Sean Holmes stages the drama on a multi-media film set that requires a coin in the meter in order to kick start the action, signalling the direction in which it will continue to free fall. He uses green screen technology and multiple cameras to project, distort and embellish situations such as Lulu and Robbie being forced to perform simulated sex acts in order to repay a drug debt. It certainly works on an aesthetic level and helps heighten the emotional detachment between the characters, yet it overshadows some of the smaller moments that get lost somewhere in the noise.

It's furiously busy, frustratingly messy and dramatically uneven, yet its basic message is hammered home with perhaps too much style over substance.
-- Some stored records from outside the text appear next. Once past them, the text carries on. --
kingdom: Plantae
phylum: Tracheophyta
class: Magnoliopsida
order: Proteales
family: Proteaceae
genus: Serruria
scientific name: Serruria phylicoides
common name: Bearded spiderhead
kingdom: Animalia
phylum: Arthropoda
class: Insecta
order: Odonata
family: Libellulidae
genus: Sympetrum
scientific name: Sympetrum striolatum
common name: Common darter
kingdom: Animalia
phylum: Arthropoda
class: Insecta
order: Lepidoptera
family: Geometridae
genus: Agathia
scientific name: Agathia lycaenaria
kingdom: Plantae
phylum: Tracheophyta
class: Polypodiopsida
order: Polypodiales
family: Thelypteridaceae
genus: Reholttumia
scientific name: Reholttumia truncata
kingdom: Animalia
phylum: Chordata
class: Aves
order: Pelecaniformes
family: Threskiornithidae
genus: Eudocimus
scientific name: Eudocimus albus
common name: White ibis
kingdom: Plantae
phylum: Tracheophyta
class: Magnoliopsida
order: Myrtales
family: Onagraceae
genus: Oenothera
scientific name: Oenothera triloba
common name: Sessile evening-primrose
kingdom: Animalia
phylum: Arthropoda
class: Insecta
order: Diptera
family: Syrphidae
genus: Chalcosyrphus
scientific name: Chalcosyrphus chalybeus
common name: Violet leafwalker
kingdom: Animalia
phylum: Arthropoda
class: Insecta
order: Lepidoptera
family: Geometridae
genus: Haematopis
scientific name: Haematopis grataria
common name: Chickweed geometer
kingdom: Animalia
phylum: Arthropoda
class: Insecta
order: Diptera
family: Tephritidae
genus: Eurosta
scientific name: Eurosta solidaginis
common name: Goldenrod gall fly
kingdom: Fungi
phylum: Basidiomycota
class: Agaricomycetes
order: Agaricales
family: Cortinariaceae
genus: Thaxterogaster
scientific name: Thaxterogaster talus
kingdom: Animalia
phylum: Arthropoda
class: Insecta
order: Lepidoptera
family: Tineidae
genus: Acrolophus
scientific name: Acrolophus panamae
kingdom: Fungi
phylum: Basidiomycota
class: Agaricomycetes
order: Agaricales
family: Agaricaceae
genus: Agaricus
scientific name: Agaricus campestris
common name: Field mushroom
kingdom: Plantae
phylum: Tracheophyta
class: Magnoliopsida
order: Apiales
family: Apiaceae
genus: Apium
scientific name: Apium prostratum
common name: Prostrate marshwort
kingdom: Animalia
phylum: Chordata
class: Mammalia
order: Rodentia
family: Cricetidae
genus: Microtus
There's little time to invest in the characters on the page, and the production threatens to reduce them even further so that there's no time to connect or empathise with their delivery.

Ashley McGuire gives the strongest performance as drug dealer Brian who freely paraphrases 'The Lion King' whilst holding the moral weight and answers to the questions that the play kicks up. Backed by a (lacklustre) gospel choir she commands the stage and tells the group that lessons have been learnt, and with it civilisation.

The production displays strong technical achievement from all departments with Jon Basusor and Tal Rosner's design executed particularly well with efficient stage management which becomes absorbed into the performative aspect of the production that smashes the fourth wall and implicates us as an audience in the entire message, something which becomes the production's greatest strength. At times it's hard to watch yet difficult to look away, and that's entirely the point of both Ravenhill's text and Holmes' scenography. Moments of realisation from each of the characters don't force on the breaks, instead they propel them further down the rabbit hole from which there is no way out. As an audience, we do the same - I left the theatre feeling dirty, but before I'd even realised I had ordered the script on Amazon Prime it was too late to see that I am implicitly part of the problem.